O tradicional Festival Internacional de Curtas de São Paulo (Kinoforum) teve sua 35ª edição iniciada nesta quinta-feira, 21 de agosto, na capital paulista, marcando um período de intensa celebração cinematográfica. O evento, que se estende até o dia 31 do mesmo mês e oferece acesso gratuito, promete exibir um impressionante acervo de 253 curtas-metragens provenientes de 60 países. Contudo, esta edição ganha contornos especiais ao prestar uma emocionante homenagem à sua fundadora, a cineasta Zita Carvalhosa, e ao comemorar os 25 anos do influente Manifesto Dogma Feijoada, que impulsionou significativas transformações no cinema negro brasileiro.

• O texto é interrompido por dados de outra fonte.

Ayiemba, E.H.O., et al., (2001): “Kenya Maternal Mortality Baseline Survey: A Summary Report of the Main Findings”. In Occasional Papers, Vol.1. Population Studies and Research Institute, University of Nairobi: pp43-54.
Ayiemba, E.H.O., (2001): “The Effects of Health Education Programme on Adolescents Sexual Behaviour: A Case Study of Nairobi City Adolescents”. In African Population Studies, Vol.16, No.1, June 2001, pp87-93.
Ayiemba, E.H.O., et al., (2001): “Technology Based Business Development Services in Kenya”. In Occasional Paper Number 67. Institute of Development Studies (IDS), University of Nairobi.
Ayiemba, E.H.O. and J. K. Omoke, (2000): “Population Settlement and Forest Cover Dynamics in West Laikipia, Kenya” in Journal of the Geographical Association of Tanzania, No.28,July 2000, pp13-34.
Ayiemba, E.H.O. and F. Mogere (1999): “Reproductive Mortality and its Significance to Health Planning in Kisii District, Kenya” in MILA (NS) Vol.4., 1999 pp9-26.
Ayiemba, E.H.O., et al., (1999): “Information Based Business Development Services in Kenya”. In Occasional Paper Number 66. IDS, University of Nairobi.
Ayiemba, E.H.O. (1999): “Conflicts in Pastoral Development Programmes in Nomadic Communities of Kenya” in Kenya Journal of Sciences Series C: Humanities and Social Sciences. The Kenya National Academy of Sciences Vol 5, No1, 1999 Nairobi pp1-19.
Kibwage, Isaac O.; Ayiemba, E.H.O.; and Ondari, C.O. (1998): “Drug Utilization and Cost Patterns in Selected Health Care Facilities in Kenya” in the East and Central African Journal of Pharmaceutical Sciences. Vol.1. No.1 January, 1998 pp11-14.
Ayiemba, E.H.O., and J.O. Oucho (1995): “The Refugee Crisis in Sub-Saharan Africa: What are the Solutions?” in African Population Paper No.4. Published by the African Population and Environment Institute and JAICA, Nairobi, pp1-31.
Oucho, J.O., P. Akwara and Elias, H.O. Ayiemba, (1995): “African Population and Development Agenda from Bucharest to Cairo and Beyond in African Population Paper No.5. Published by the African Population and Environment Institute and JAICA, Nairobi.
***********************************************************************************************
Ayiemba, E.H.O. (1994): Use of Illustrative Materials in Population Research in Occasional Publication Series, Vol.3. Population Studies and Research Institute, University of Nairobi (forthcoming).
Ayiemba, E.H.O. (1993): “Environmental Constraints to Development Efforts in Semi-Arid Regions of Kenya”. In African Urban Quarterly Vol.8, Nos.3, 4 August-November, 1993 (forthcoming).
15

Panorama Global e Destaques Nacionais
A curadoria deste ano apresenta uma vasta seleção de filmes, que inclui títulos internacionais inéditos e produções nacionais de grande relevância. Entre os destaques globais, por exemplo, figura “Que Bom Que Você Morreu”, agraciado com a Palma de Ouro no prestigiado Festival de Cannes. Além disso, “Quem Ama o Sol”, vencedor de melhor curta na mostra Orizzonti do Festival de Veneza, também faz parte desta programação de peso. Tais escolhas, portanto, sublinham o caráter internacional e a busca por excelência que o Kinoforum cultiva anualmente.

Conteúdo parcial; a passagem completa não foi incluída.